(Stored data begins)
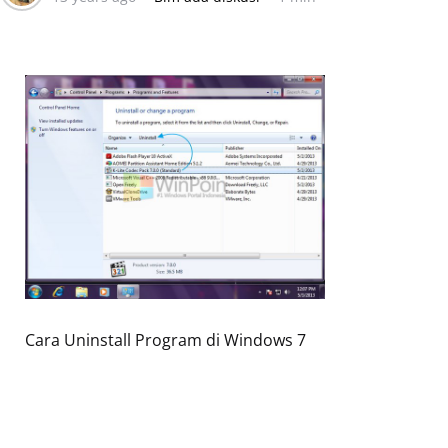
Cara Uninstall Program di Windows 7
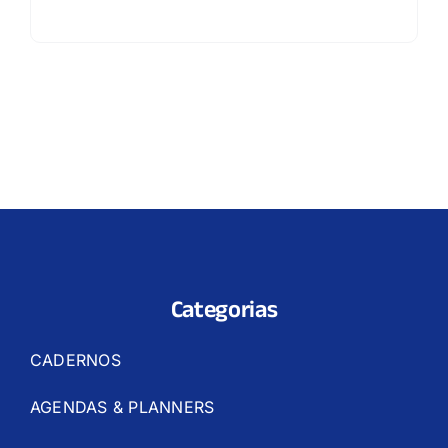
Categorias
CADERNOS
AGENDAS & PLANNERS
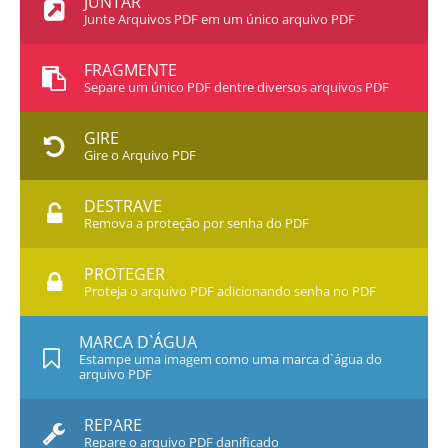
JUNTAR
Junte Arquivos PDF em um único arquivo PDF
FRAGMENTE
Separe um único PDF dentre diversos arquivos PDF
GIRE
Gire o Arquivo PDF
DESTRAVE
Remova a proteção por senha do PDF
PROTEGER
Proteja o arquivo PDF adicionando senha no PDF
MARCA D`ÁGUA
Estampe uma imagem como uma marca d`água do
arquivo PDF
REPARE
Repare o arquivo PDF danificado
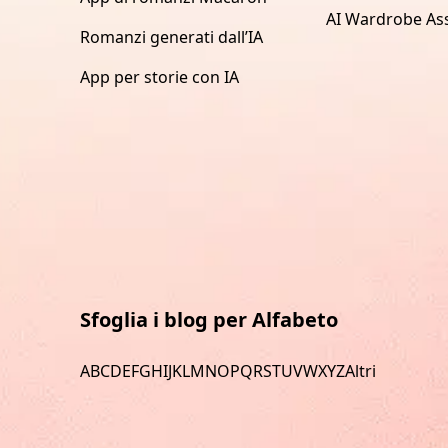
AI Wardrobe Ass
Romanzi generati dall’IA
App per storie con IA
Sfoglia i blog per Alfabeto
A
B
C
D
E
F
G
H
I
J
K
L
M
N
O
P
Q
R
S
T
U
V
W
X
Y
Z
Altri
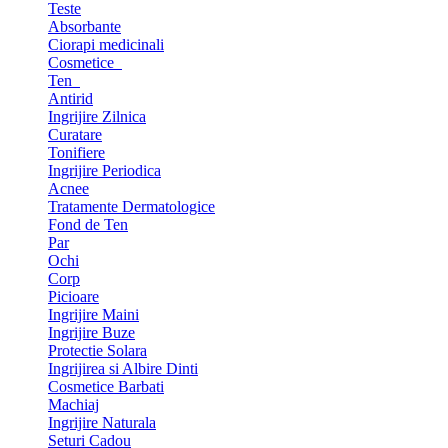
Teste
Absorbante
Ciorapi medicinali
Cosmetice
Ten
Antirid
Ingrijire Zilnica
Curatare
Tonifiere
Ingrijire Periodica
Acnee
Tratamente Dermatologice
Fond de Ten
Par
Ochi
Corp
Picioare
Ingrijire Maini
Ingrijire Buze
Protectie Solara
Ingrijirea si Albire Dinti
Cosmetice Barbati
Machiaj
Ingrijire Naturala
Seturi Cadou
(Stored data ends)
(Stored data begins)
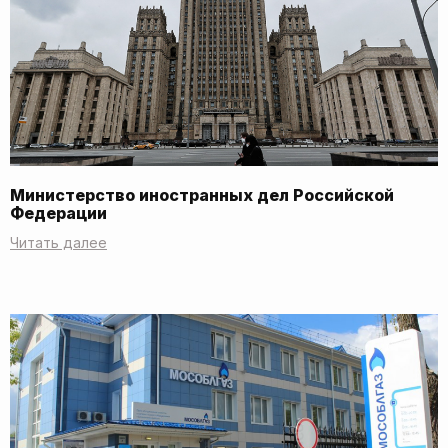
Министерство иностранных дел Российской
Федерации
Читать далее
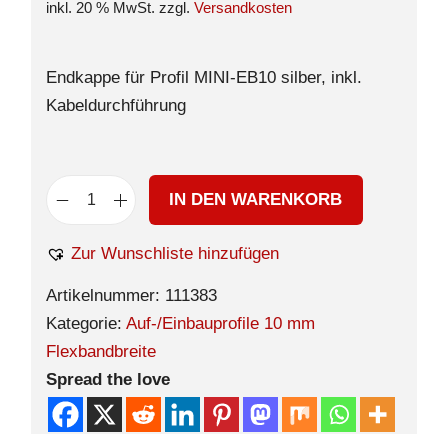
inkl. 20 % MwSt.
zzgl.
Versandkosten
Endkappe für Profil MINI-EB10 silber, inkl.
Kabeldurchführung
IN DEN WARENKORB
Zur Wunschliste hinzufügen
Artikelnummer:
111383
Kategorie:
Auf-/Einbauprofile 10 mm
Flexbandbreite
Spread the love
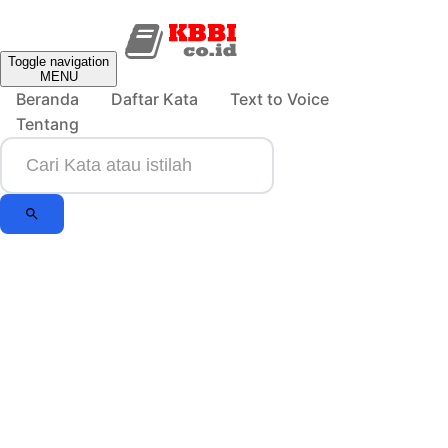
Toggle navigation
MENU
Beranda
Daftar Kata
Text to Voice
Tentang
(Stored data ends)
▸ **Instructions for the task**
Among the lines of the material, find those holding the word "inkl" and return them.

▸ **Output of the exercise**
inkl. 20 % MwSt.
Endkappe für Profil MINI-EB10 silber, inkl.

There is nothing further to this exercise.